[TEXT UNDER STUDY Boundary: Start]

Tuesday, January 25, 2022

Let's talk about Newsletters

One of the secrets to building readership, I’ve been told time and time again in marketing workshops and webinars, is to build a mailing list and then to send out a newsletter weekly, or at least monthly.

I don’t know about this. I’d always thought the secret was to write great fiction and then put it out where people can read it. Our sales numbers suggest that I am dead wrong on this point, though, we let’s talk this week about author’s and publisher’s newsletters. 

Some questions:

• If you’re an author, do you publish a newsletter? If so, how often, and can you send me a copy?

• If you’re a reader, do you subscribe to any author’s or publisher’s newsletters? Who has a really good one that you’d recommend subscribing to?

• A weekly newsletter seems like overkill to me. What do you think? Too frequent?

• Perhaps I’m reading too much into this, having been the newsletter editor for a couple of different non-profit organizations with thousands of members where the monthly newsletter was always a big deal. (And where the member behavior suggested that 90% of them threw it straight in the trash without reading it.) Assuming we could produce such a thing, does anyone have the time to read complex newsletters anymore?

• If you subscribe to newsletters, in what format do you prefer to receive them? Me, I would prefer to keep things as simple and clean as possible, and I absolutely will not click on an email link that sends me off to retrieve a file from “the cloud.” I’m even leery of opening unsolicited PDF files these days. What’s been your experience?

Thanks,
Bruce Bethke


 

8 comments:

Mark Keigley said...

Monthly. One paragraph. What's new in your escapist fiction. What's new with your cats.

~brb said...

[TEXT UNDER STUDY Boundary: End]

● TRY IT: Resume the blog post on author newsletters, writing on from its final line.

[INFORMATION PROVIDED Boundary: Start]

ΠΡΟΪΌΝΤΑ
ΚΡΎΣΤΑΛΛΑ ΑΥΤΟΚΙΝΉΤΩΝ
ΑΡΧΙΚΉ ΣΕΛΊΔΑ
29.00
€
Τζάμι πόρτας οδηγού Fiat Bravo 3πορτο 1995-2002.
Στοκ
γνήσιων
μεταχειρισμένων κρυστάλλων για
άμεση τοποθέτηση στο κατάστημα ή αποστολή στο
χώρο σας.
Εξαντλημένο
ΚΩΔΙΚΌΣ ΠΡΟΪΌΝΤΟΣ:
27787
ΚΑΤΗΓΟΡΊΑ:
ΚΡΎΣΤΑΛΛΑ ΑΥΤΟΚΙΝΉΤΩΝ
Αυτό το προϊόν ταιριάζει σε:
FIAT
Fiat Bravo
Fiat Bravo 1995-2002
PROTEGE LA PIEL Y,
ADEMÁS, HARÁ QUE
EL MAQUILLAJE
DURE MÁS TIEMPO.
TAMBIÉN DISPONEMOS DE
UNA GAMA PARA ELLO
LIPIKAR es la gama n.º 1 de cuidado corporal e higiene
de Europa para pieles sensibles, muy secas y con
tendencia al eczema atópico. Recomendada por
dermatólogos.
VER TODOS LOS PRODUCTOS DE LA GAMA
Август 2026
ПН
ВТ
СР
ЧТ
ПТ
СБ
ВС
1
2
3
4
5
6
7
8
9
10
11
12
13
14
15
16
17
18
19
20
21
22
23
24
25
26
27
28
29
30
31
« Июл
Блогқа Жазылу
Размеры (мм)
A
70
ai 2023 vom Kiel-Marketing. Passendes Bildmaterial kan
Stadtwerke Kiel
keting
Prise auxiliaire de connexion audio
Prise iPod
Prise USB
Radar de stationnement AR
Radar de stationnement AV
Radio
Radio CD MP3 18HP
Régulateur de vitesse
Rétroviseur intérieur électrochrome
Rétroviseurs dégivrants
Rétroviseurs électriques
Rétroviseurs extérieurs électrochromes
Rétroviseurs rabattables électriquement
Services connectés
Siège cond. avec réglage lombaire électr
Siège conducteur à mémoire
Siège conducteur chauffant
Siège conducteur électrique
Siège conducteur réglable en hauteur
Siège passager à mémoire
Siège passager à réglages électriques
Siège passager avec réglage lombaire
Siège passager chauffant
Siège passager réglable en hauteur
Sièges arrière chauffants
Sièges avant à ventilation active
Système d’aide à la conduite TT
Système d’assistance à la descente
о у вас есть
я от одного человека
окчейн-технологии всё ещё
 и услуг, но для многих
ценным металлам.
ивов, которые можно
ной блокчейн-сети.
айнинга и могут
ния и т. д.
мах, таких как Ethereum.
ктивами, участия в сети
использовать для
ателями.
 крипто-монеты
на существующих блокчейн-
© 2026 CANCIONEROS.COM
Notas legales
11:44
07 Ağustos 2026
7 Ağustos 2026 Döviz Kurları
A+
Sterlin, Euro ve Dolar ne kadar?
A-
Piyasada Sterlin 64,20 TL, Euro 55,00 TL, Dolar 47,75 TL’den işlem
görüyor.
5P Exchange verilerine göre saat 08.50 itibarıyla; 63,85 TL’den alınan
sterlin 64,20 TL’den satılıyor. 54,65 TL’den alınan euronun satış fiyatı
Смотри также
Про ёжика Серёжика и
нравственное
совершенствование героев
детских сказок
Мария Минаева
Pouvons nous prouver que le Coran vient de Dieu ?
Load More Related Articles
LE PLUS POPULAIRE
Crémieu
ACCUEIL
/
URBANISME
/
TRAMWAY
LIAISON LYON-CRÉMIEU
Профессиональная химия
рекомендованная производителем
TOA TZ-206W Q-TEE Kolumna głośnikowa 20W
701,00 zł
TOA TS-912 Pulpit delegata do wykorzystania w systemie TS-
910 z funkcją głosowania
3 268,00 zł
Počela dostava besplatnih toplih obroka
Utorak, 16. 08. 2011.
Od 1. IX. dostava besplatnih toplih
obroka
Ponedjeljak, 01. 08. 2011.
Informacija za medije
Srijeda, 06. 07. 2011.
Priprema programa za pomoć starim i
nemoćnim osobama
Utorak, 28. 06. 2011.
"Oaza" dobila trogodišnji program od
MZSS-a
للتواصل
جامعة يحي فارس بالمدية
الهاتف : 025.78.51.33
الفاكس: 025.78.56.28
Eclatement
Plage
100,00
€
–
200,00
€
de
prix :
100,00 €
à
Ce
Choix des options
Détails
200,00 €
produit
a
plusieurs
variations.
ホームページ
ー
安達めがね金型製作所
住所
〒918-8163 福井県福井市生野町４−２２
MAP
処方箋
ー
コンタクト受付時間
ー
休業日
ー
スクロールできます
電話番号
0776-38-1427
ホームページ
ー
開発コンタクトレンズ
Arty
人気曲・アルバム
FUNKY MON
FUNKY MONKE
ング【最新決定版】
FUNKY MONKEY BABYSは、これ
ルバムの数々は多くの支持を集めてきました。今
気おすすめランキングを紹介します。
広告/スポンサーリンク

[INFORMATION PROVIDED Boundary: End]

● RESULT OF THIS EXERCISE:
My kid is spectacularly allergic to cat dander. We don't have any cats. Does this mean I've already lost the interest of half of SF/F fandom?

Arisia said...

I'm waiting until I get close to having a book to sell, because I figure things will have changed by then. Again. The real problem is getting people to know you exist. Social media doesn't work well for that any more, IMO because most of the accounts left are robots or those only interested in spewing and reading hate speech. Newsletters work to some extent, but you have to get huge numbers, because only a small percent of your list will respond by actually buying your books.

I've recently seen new authors increase their email list by using quizzes (Which character are you?) or giving away short stories or even novels.

~brb said...

Arisia, I have the inverse problem. An enormous number of people know I exist. They just don't want to talk about what I'm doing now, they want me to talk and talk and talk about something I did 40 years ago, and then to lay my hands upon them and bless what they are doing now.

It's almost enough to make me want to try being S. Travis Brown again.

Elise Stephens said...

Hi Bruce! I publish a newsletter, but I am very infrequent with it! However, I get really positive feedback from those who read it, as I try to keep it personal and to include condensed highlights of what is found in my blog. I'd be happy to send you a copy of my most recent one! Ideally, I would send mine out 2-4 times a year, but it often becomes closer to once a year, at this point.

Mr. Naron said...

I regularly read Jonah Goldberg’s G File for years until Trump broke him. I’m not sure that’s the kind of newsletter you mean, but it was effective for a while. It seems like podcasts have taken over that function for many individuals. It also seems like there’s glut of podcasts. There’s a glut of terrible podcasts. Good ones are vanishingly rare. You would be good at it.

Mark Keigley said...

Ah, welp... cat dander is a problem. There's tons of entertaining cat stuff on Facebook, though.

But seriously, if I can scan ONE paragraph quickly; that catches my interest, I'm more likely to keep reading.

I am a computer gamer (Guild Wars 2)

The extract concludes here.